Your assignment ▸ Drop all images. Then write out each line below exactly as given.

Dataset entries:
──────
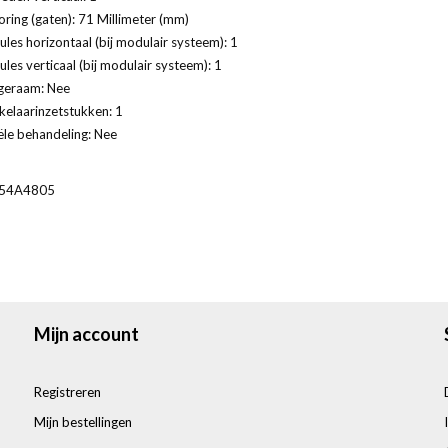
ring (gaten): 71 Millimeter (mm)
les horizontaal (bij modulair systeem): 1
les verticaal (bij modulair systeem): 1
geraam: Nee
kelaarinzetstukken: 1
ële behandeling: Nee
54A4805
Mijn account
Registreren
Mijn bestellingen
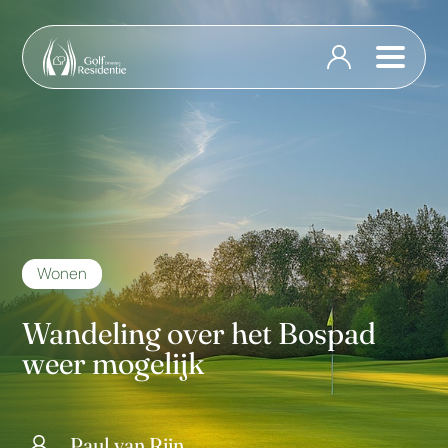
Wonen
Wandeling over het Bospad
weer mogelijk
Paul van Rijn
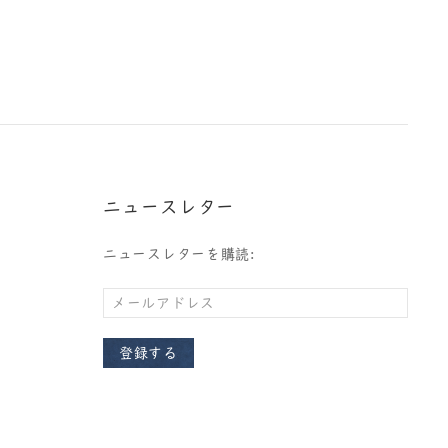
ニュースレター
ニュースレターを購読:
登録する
──────
Problem solution ▸
ring (gaten): 71 Millimeter (mm)
les horizontaal (bij modulair systeem): 1
les verticaal (bij modulair systeem): 1
geraam: Nee
kelaarinzetstukken: 1
ële behandeling: Nee
54A4805
Mijn account
Registreren
Mijn bestellingen
Wonen
Wandeling over het Bospad
weer mogelijk
Paul van Rijn
ニュースレター
ニュースレターを購読:
登録する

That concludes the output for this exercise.